[EXCERPTED PASSAGE — start]

At £1,799 you are not buying a cleaner floor. You are buying the privilege of being Roborock’s beta tester for household robotics — and that is a very different purchase.
The real £300 question: Z70 versus the armless Saros 10
Trusted Reviews frames the decision more usefully than any spec sheet: the Z70 costs about £300 more than Roborock’s own arm-less Saros 10, and for cleaning alone it does not clean meaningfully better. That reframes the whole purchase. You are not weighing the Z70 against a cheap budget bot; you are deciding whether one folding arm of uncertain reliability is worth a £300 premium over a near-identical flagship that shares the same suction, the same hot-wash mopping and the same self-maintaining dock.
| Decider | Saros Z70 | Saros 10 (armless) |
|---|---|---|
| UK price | £1,799 (Roborock UK) | About £1,499 (£300 less, per Trusted Reviews) |
| The headline trick | OmniGrip five-axis arm, lifts to 300g, 108+ objects | No arm |
| Cleaning | 22,000Pa, dual hot-wash mop, Dock 4.0 | Same-class cleaning — “cleans just as well” |
| Reliability of the extra bit | Arm rated “very hit-and-miss” in testing | Nothing extra to go wrong |
| Who wins | Novelty and bragging rights | Value, and floors that are just as clean |
Put plainly: the £300 buys you the arm and the arm alone. If you trust a first-generation moving part to earn that, the Z70 is the only machine that offers it. If you don’t, the Saros 10 is the rational buy and you will never notice the difference on the floor.

[EXCERPTED PASSAGE — finish]

_WORK ORDER:_ Please pick up the Saros Z70 review after its final sentence and carry it on. The entries have nothing to do with the Saros Z70 review.

[ENTRIES SHOWN — start]

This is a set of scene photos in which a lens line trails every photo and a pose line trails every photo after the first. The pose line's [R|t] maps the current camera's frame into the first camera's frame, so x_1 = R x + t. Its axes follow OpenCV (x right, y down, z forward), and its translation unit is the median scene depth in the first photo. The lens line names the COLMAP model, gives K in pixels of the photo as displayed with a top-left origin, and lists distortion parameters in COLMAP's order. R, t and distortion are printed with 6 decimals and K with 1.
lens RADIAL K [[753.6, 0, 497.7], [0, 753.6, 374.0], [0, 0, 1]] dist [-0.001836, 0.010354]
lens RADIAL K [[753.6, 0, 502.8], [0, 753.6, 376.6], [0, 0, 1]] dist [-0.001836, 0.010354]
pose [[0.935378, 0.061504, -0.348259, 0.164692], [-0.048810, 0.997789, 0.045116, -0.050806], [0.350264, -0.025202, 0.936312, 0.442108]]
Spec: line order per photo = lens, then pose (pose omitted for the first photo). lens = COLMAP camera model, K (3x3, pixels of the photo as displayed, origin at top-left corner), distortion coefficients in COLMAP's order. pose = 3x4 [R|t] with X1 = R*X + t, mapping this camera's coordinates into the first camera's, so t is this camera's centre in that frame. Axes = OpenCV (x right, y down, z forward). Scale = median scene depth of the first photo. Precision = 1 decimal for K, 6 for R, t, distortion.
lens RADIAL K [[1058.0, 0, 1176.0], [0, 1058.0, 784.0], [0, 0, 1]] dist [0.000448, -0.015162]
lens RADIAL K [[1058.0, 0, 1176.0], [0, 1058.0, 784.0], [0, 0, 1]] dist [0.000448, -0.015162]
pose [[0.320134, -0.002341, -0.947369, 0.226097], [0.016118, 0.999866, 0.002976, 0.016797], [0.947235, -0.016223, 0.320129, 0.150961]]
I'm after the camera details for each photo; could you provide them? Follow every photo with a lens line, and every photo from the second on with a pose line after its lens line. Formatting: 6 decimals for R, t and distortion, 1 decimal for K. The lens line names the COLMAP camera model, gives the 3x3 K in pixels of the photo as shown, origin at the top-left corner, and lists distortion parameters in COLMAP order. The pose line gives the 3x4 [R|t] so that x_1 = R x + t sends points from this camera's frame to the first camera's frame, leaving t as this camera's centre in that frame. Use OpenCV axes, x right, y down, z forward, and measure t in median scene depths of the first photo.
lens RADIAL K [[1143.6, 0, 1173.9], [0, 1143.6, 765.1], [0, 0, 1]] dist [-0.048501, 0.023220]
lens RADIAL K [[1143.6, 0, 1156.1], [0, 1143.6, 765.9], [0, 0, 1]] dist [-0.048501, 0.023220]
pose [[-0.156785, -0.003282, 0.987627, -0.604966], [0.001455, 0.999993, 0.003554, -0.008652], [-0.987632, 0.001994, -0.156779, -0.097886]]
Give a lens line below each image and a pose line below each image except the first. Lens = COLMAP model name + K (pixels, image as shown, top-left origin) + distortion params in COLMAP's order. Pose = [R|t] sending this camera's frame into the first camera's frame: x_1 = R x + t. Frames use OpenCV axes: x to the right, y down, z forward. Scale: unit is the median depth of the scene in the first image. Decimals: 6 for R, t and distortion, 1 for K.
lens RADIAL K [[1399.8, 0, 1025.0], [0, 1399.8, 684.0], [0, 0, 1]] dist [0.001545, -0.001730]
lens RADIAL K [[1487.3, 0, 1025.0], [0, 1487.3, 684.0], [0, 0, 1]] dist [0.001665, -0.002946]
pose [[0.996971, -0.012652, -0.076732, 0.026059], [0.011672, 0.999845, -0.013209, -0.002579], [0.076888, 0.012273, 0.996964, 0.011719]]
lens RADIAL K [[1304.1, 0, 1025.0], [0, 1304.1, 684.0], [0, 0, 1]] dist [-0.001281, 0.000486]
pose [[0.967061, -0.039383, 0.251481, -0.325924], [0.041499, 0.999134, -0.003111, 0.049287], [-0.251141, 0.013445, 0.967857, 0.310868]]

[ENTRIES SHOWN — finish]

_ANSWER SECTION:_
Who should buy it, and who should wait
I’ll take a clear line. If you are an early adopter with money to spare, you genuinely want the most advanced piece of home robotics on a UK shelf, and you treat the arm as the point rather than a worry, the Z70 is a legitimately exciting buy — there is nothing else quite like it. Buy it from Roborock direct so you are dealing with the manufacturer on warranty, because a first-generation moving part is precisely where you want the shortest possible support chain rather than a third-party retailer passing you back and forth.
If, on the other hand, you mainly want spotless floors with the least fuss, this is not your machine and £1,799 is not your price. The armless Saros 10 — or a rival flagship — will clean just as well, cost hundreds less, and carry no novel mechanism that a reviewer has already watched misfire. The arm is a reason to want the Z70; on this evidence it is not yet a reason to need it.

The bit I’d want answered before I’d spend £1,799
What would move me from interested to spending is time. I want to see how that OmniGrip arm holds up after a year of real British clutter — kids’ toys, charging cables, the odd sock it’s supposed to recognise — and how Roborock handles repairs when the first failures come in, given a reviewer is already calling its hit rate unreliable on day one. The £1,799 isn’t the problem; plenty of premium kit earns that, and the cleaning hardware here is flagship-grade and proven. The problem is that the one thing justifying the premium is brand new, unproven, and already wobbling in testing. Right now the Saros Z70 is the most interesting robot vacuum you can buy in Britain, and also the one I’d most want someone else to live with first. If you can afford to be that someone, enjoy it — you’ll own a genuine first. If you can’t, the price will only get friendlier from here, and the arm only more proven.